In large part, there are no established mixed-use building types in these cities which leads to a separation of uses and creates different areas of commerce, residential, entertainment, etc. The result is a dependency on the automobile when there aren’t enough roads to sustain the growing development, and the existing roads are in poor conditions. As conditions worsen, certain enlightened entrepreneurs have been able to grasp the notion of starting businesses away from the designated commercial areas by putting up temporary sheds along highways to sell their produce. Some even use parts of their homes as stores. So we begin to see that the natural instinct of living in a self-sustaining community can still rise amidst all the chaos. All that is needed to enhance the infrastructure is a sound masterplan and a development of new building types to sustain the quality of life that the citizens of the cities are seeking.
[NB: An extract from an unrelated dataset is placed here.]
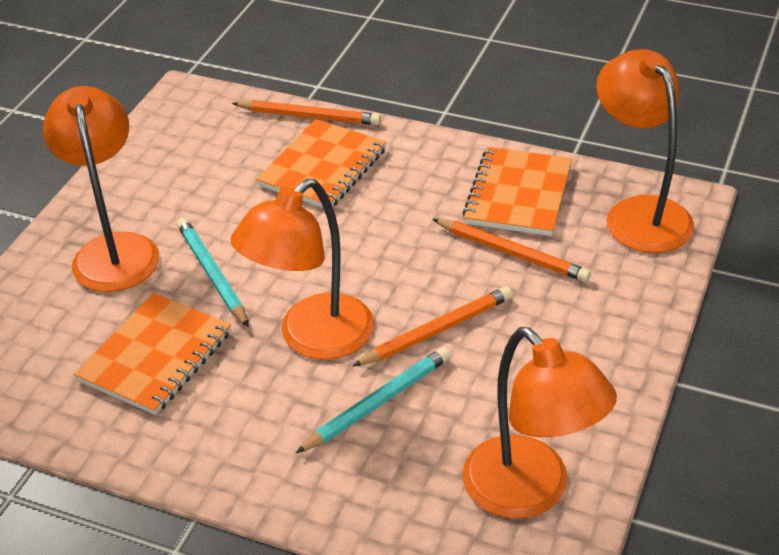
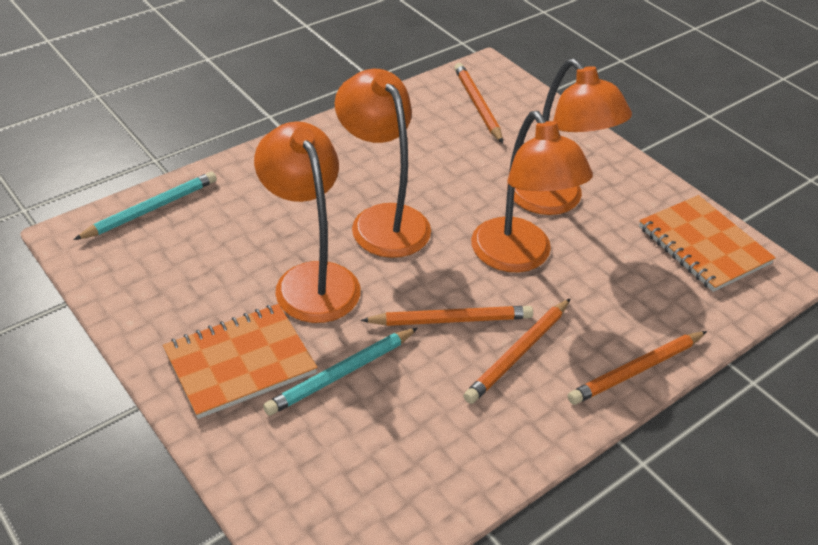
orange notebook: 3 -> 2
orange pencil: 3 -> 4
So what constitutes the design of a good city? After years of studying existing traditional cities, the common thread appears to be the ability for a person to live a self-sustaining life within a 15 minute (or ½ mile) walking radius. Giving thought to all the different activities the typical person experiences on any given day, creating categories for these activities and designing them into the fabric of the neighborhood, grouping these neighborhoods together to form a good town, and all these self-sustaining towns together create a good city.

Prof. Westfall at the University of Notre Dame has defined six (6) basic architectural typologies which I believe to be the building blocks for designing a good city. 1. Tholos – for venerating 2. Temple – for celebrating 3. Dwelling 4. Regia – for governing 5. Theater – for imagining 6. Taberna – for mercantile activities.

Within these “Westfallian” typologies, one can pray, eat, study, shop, work, play, and sleep, essential components experienced on a daily basis by almost everyone. Neighborhoods designed in this fashion can make citizens less dependable on the automobile. This does not however make automobiles obsolete. There will always be something needed which can not be found in one’s neighborhood and require a drive, and there’s always the need to drive to amenities which can not be designed into every town, such as a golf course or beach.

The thoughtful arranging of these building typologies into a system of streets and blocks form a well designed neighborhood. A group of well designed neighborhoods form a town. A group of well designed towns form a city. A simple ideal, and easily achieved if there is a plan to follow. In my humble opinion, the infrastructure already exists to make neighborhoods such as I have described a reality in most African cities. The question is, are we willing to take on the responsibility of re-defining the way we live.